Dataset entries
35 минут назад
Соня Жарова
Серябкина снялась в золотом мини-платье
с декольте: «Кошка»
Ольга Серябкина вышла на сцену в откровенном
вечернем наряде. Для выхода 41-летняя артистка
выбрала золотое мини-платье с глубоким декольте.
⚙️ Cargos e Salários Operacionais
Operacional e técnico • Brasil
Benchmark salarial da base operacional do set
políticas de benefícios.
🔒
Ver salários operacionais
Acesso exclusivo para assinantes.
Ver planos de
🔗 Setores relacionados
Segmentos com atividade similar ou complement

## JOB
Find each row above that contains the string "платье", matching case exactly, and copy those rows out in full.

## RESULT BELOW
Серябкина снялась в золотом мини-платье
выбрала золотое мини-платье с глубоким декольте.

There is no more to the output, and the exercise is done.